*Task description*: The data must be copied over exactly and in full.

________________________

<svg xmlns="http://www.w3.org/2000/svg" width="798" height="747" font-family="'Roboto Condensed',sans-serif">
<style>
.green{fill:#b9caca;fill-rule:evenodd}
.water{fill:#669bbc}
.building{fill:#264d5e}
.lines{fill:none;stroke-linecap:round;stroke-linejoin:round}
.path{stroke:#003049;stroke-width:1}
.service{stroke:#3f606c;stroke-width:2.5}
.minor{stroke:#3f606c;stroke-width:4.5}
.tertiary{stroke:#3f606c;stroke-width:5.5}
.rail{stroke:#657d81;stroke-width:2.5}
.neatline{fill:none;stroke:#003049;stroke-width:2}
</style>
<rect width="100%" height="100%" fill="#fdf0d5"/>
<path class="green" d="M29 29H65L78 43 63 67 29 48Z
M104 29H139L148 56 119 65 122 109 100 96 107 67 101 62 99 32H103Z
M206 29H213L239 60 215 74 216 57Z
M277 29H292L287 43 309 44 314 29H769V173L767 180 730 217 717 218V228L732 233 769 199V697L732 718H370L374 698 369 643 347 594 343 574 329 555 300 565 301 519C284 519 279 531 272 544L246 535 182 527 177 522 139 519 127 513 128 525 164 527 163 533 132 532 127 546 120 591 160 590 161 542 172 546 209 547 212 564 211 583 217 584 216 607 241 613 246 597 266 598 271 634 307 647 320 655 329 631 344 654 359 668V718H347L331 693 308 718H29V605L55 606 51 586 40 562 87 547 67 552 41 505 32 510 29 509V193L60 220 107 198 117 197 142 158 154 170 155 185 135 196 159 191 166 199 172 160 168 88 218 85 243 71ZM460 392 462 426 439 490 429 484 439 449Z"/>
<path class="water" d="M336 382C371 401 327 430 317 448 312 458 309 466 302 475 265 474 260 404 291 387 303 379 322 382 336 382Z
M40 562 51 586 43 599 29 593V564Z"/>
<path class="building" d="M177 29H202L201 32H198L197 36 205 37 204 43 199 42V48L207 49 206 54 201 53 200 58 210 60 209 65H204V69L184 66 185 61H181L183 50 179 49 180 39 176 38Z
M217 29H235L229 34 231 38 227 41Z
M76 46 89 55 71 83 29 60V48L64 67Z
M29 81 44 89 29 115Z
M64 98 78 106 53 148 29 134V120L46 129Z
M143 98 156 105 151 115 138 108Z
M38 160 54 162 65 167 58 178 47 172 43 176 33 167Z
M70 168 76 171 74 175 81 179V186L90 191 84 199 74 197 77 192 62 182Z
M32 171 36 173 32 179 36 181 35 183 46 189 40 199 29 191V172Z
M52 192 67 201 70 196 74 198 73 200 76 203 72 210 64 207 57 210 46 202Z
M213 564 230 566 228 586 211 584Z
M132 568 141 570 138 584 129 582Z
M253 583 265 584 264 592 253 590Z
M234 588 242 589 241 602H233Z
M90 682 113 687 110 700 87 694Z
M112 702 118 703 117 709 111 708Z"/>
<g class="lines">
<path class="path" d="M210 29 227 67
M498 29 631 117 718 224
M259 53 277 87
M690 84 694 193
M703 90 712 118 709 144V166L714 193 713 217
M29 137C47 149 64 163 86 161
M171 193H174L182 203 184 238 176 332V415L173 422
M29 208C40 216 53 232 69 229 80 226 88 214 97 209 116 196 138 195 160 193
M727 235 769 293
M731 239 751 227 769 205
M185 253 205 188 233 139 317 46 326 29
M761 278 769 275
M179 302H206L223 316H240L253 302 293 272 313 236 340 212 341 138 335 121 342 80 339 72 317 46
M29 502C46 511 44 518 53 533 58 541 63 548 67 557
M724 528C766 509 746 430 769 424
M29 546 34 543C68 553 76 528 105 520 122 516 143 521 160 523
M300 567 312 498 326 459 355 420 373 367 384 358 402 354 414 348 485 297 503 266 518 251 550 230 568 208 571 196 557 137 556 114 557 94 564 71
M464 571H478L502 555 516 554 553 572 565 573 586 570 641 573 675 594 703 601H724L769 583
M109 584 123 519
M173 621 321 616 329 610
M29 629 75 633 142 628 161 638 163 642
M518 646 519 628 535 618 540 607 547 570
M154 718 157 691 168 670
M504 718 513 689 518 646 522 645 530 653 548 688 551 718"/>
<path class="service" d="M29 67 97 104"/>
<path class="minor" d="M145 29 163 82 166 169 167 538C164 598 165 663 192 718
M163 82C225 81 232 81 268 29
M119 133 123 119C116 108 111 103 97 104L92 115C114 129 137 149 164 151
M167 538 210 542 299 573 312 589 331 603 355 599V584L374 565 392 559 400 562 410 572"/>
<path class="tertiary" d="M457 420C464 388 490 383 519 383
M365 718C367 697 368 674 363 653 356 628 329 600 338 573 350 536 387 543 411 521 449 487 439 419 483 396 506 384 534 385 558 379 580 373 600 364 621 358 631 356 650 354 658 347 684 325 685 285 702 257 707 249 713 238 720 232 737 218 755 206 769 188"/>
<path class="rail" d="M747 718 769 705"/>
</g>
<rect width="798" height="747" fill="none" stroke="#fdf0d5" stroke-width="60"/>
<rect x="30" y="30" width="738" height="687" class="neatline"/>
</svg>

________________________

*Exercise output*:
<svg xmlns="http://www.w3.org/2000/svg" width="798" height="747" font-family="'Roboto Condensed',sans-serif">
<style>
.green{fill:#b9caca;fill-rule:evenodd}
.water{fill:#669bbc}
.building{fill:#264d5e}
.lines{fill:none;stroke-linecap:round;stroke-linejoin:round}
.path{stroke:#003049;stroke-width:1}
.service{stroke:#3f606c;stroke-width:2.5}
.minor{stroke:#3f606c;stroke-width:4.5}
.tertiary{stroke:#3f606c;stroke-width:5.5}
.rail{stroke:#657d81;stroke-width:2.5}
.neatline{fill:none;stroke:#003049;stroke-width:2}
</style>
<rect width="100%" height="100%" fill="#fdf0d5"/>
<path class="green" d="M29 29H65L78 43 63 67 29 48Z
M104 29H139L148 56 119 65 122 109 100 96 107 67 101 62 99 32H103Z
M206 29H213L239 60 215 74 216 57Z
M277 29H292L287 43 309 44 314 29H769V173L767 180 730 217 717 218V228L732 233 769 199V697L732 718H370L374 698 369 643 347 594 343 574 329 555 300 565 301 519C284 519 279 531 272 544L246 535 182 527 177 522 139 519 127 513 128 525 164 527 163 533 132 532 127 546 120 591 160 590 161 542 172 546 209 547 212 564 211 583 217 584 216 607 241 613 246 597 266 598 271 634 307 647 320 655 329 631 344 654 359 668V718H347L331 693 308 718H29V605L55 606 51 586 40 562 87 547 67 552 41 505 32 510 29 509V193L60 220 107 198 117 197 142 158 154 170 155 185 135 196 159 191 166 199 172 160 168 88 218 85 243 71ZM460 392 462 426 439 490 429 484 439 449Z"/>
<path class="water" d="M336 382C371 401 327 430 317 448 312 458 309 466 302 475 265 474 260 404 291 387 303 379 322 382 336 382Z
M40 562 51 586 43 599 29 593V564Z"/>
<path class="building" d="M177 29H202L201 32H198L197 36 205 37 204 43 199 42V48L207 49 206 54 201 53 200 58 210 60 209 65H204V69L184 66 185 61H181L183 50 179 49 180 39 176 38Z
M217 29H235L229 34 231 38 227 41Z
M76 46 89 55 71 83 29 60V48L64 67Z
M29 81 44 89 29 115Z
M64 98 78 106 53 148 29 134V120L46 129Z
M143 98 156 105 151 115 138 108Z
M38 160 54 162 65 167 58 178 47 172 43 176 33 167Z
M70 168 76 171 74 175 81 179V186L90 191 84 199 74 197 77 192 62 182Z
M32 171 36 173 32 179 36 181 35 183 46 189 40 199 29 191V172Z
M52 192 67 201 70 196 74 198 73 200 76 203 72 210 64 207 57 210 46 202Z
M213 564 230 566 228 586 211 584Z
M132 568 141 570 138 584 129 582Z
M253 583 265 584 264 592 253 590Z
M234 588 242 589 241 602H233Z
M90 682 113 687 110 700 87 694Z
M112 702 118 703 117 709 111 708Z"/>
<g class="lines">
<path class="path" d="M210 29 227 67
M498 29 631 117 718 224
M259 53 277 87
M690 84 694 193
M703 90 712 118 709 144V166L714 193 713 217
M29 137C47 149 64 163 86 161
M171 193H174L182 203 184 238 176 332V415L173 422
M29 208C40 216 53 232 69 229 80 226 88 214 97 209 116 196 138 195 160 193
M727 235 769 293
M731 239 751 227 769 205
M185 253 205 188 233 139 317 46 326 29
M761 278 769 275
M179 302H206L223 316H240L253 302 293 272 313 236 340 212 341 138 335 121 342 80 339 72 317 46
M29 502C46 511 44 518 53 533 58 541 63 548 67 557
M724 528C766 509 746 430 769 424
M29 546 34 543C68 553 76 528 105 520 122 516 143 521 160 523
M300 567 312 498 326 459 355 420 373 367 384 358 402 354 414 348 485 297 503 266 518 251 550 230 568 208 571 196 557 137 556 114 557 94 564 71
M464 571H478L502 555 516 554 553 572 565 573 586 570 641 573 675 594 703 601H724L769 583
M109 584 123 519
M173 621 321 616 329 610
M29 629 75 633 142 628 161 638 163 642
M518 646 519 628 535 618 540 607 547 570
M154 718 157 691 168 670
M504 718 513 689 518 646 522 645 530 653 548 688 551 718"/>
<path class="service" d="M29 67 97 104"/>
<path class="minor" d="M145 29 163 82 166 169 167 538C164 598 165 663 192 718
M163 82C225 81 232 81 268 29
M119 133 123 119C116 108 111 103 97 104L92 115C114 129 137 149 164 151
M167 538 210 542 299 573 312 589 331 603 355 599V584L374 565 392 559 400 562 410 572"/>
<path class="tertiary" d="M457 420C464 388 490 383 519 383
M365 718C367 697 368 674 363 653 356 628 329 600 338 573 350 536 387 543 411 521 449 487 439 419 483 396 506 384 534 385 558 379 580 373 600 364 621 358 631 356 650 354 658 347 684 325 685 285 702 257 707 249 713 238 720 232 737 218 755 206 769 188"/>
<path class="rail" d="M747 718 769 705"/>
</g>
<rect width="798" height="747" fill="none" stroke="#fdf0d5" stroke-width="60"/>
<rect x="30" y="30" width="738" height="687" class="neatline"/>
</svg>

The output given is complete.